Can you explain to me how to solve non-homogeneous recurrence relations?
For instance, this
$$f(1) = f(2) = K$$
$$f(n) = f(n-1) + 2f(n-2) + n + 2^n + K$$
I only know part of the process:
First, we take care of the homogeneous part:
$$f(n) – f(n-1) – 2f(n-2)$$
The characteristic equation is:
$$a^2-a-2$$
Which factors to:
$$(a – 2)(a + 1)$$
Therefore, the homogeneous formula is of the form:
$$f_H(n) = b_1(2)^n+b_2(-1)^n$$
And this is as much as I know about non-homogeneous recurrence relations.

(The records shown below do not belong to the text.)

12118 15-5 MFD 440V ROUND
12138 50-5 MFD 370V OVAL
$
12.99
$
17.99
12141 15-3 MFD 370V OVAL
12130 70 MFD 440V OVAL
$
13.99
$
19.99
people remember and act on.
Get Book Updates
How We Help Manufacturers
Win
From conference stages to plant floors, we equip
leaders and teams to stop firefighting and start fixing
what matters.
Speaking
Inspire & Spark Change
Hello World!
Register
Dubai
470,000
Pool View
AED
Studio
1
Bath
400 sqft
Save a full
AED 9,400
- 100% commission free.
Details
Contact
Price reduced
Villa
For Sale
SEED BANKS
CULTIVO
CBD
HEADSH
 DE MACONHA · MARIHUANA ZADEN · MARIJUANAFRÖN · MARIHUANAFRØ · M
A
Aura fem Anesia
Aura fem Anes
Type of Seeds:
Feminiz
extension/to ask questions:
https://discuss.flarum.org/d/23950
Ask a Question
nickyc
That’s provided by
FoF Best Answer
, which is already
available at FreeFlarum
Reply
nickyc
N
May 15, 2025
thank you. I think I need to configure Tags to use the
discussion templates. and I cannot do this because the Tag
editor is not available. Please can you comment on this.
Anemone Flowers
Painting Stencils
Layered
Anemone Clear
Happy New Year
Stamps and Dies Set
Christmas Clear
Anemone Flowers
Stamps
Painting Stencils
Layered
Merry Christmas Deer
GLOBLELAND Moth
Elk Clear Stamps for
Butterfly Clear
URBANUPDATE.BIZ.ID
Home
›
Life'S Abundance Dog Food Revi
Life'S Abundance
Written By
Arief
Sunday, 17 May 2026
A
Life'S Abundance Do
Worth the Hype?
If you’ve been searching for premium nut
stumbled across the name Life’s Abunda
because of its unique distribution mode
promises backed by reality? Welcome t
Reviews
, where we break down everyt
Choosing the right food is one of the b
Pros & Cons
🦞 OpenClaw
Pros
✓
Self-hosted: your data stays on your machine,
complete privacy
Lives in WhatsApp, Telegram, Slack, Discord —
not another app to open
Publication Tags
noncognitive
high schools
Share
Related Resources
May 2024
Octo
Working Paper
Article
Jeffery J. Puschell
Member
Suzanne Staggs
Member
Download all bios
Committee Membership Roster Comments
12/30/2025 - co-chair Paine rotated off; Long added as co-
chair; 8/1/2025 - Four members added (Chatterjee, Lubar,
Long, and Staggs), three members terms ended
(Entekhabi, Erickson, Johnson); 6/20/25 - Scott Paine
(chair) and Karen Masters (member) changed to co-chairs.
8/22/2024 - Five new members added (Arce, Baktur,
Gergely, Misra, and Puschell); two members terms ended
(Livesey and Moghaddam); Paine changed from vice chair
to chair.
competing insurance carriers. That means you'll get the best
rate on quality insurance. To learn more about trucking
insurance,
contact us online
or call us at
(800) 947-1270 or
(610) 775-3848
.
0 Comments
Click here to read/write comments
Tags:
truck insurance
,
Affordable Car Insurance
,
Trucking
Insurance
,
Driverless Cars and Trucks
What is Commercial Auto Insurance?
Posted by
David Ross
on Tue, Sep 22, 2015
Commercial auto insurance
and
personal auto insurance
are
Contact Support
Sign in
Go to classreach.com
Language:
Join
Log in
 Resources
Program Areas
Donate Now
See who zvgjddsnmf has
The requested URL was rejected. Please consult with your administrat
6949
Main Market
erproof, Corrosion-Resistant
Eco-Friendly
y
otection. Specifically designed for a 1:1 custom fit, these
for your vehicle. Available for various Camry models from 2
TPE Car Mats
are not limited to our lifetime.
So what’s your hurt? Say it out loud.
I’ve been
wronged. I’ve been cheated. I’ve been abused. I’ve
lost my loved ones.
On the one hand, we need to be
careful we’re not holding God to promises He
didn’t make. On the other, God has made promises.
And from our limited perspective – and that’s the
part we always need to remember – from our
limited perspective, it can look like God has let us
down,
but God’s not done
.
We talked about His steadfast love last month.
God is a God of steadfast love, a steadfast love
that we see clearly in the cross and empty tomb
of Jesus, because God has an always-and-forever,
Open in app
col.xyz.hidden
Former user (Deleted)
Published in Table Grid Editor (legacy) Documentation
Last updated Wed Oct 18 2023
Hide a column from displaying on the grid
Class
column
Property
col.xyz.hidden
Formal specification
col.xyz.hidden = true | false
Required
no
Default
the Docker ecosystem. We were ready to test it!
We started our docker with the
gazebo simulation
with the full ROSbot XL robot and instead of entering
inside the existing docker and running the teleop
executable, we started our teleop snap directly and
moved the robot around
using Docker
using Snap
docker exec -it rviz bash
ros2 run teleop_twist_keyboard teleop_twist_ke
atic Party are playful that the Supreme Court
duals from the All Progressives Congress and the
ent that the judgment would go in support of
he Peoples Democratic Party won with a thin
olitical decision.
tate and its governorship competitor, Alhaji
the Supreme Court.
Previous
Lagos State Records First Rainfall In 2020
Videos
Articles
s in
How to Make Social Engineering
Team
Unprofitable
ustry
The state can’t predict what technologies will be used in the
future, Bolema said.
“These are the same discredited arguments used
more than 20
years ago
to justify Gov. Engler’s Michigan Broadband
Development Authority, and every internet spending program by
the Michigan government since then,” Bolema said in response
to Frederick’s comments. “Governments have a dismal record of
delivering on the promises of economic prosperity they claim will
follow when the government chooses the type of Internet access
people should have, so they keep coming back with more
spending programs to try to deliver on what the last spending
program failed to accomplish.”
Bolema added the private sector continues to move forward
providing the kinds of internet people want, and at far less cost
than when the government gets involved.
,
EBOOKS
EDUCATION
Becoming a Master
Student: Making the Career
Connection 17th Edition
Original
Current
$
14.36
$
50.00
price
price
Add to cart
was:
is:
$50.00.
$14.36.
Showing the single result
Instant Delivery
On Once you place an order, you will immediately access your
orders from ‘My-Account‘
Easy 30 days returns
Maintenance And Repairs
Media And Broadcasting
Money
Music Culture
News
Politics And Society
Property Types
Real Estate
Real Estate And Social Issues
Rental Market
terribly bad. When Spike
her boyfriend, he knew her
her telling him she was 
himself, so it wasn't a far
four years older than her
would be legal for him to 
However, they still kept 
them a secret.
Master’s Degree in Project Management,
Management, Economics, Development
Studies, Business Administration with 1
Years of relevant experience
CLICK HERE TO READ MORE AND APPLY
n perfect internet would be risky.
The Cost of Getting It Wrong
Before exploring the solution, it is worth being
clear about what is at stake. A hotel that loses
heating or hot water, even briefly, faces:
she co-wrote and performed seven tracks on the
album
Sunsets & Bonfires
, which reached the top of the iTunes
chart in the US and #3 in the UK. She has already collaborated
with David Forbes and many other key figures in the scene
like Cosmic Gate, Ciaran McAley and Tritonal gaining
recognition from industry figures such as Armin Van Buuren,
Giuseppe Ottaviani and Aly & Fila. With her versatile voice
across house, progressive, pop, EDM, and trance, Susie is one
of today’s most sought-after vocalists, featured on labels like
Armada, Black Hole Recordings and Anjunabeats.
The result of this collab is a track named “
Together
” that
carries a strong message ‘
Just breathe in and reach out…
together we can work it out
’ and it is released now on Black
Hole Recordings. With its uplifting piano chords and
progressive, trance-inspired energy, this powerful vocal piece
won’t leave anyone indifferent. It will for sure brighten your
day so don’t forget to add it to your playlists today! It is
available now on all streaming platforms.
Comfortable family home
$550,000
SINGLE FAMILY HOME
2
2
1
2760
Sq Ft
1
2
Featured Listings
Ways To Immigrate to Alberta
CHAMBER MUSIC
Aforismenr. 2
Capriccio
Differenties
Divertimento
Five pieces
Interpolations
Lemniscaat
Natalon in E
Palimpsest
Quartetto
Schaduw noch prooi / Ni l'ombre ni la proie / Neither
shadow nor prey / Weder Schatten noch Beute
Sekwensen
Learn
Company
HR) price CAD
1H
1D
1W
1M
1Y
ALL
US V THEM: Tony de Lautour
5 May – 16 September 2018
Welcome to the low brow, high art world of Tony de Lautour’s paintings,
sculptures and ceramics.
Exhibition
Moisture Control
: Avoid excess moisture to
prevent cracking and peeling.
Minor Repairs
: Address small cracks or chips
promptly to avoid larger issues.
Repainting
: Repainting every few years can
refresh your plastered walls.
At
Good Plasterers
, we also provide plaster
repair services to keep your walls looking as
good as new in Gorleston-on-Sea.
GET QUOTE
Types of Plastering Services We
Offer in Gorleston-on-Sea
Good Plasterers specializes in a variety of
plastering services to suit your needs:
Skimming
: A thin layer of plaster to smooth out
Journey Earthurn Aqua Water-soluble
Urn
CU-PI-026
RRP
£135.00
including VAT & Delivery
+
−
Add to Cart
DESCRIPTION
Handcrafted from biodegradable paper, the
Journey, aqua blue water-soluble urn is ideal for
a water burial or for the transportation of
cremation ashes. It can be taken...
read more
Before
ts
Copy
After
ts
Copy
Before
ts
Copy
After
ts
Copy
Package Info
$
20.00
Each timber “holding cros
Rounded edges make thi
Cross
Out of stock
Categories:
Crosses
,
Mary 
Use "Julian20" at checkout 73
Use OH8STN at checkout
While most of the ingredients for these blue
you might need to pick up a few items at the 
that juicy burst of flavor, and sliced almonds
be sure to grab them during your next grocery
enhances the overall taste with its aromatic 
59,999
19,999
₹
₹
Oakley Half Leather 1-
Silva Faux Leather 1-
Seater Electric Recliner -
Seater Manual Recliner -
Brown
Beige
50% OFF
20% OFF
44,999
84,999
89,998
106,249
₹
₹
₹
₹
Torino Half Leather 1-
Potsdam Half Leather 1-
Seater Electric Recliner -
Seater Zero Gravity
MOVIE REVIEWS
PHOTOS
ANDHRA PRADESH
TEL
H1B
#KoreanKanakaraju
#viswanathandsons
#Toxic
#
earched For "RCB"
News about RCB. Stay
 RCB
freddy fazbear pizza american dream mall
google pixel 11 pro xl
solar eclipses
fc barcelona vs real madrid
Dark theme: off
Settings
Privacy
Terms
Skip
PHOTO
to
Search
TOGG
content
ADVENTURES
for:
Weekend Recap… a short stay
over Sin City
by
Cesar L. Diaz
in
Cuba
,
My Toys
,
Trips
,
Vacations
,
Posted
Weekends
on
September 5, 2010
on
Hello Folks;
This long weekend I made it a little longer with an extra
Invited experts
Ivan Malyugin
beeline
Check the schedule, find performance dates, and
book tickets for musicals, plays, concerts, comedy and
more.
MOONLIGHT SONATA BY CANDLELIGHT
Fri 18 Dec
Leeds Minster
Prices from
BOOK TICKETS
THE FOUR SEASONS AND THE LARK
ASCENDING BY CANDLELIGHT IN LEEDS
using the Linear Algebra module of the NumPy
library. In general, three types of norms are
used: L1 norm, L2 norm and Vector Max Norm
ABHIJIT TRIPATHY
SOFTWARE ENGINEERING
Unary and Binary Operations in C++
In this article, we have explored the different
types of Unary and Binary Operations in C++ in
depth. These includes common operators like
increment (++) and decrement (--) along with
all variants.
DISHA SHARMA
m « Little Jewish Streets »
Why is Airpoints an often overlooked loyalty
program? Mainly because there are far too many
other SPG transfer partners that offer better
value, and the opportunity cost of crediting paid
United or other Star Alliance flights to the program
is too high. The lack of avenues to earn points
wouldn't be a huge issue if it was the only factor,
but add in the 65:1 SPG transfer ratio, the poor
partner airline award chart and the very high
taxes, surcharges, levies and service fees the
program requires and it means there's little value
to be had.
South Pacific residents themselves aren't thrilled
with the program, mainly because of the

How do I proceed? I've seen several documents, but somehow, they all seem to describe different concepts that just end up confusing me more.
Best Answer
Just use generating functions. Define $F(z) = \sum_{n \ge 0} f(n + 1) z^n$, write your recurrence as: $$ f(n + 2) = f(n + 1) + 2 f(n) + n + 2 + 4 \cdot 2^n + K $$ Multiply by $z^n$, sum over $n \ge 0$, recognize the resulting sums: $$ \frac{F(z) - f(1) - f(2) z}{z^2} = \frac{F(z) - f(1)}{z} + 2 F(z) + \frac{z}{(1 - z)^2} + \frac{4}{1 - 2 z} + \frac{K + 2}{1 - z} $$ This because: \begin{align} \sum_{n \ge 0} z^n &= \frac{1}{1 - z} \\ \sum_{n \ge 0} n z^n &= z \frac{\mathrm{d}}{\mathrm{d} z} \frac{1}{1 - z} \\ &= \frac{z}{(1 - z)^2} \end{align} Solving for $F(z)$, as partial fractions: $$ F(z) = \frac{6 K + 13}{12(1 + z)} + \frac{3 K - 1}{1 - 2 z} - \frac{2 K + 5}{4 (1 - z)} + \frac{2}{3 (1 - 2 z)^2} - \frac{1}{6 (1 + z)^2} $$ Using the generalized binomial theorem you have: $$ \binom{-m}{k} = (-1)^k \binom{m + k - 1}{m - 1} $$ In particular: $$ \binom{-2}{k} = (-1)^k (k + 1) $$ This allows to read off the coefficients from the above.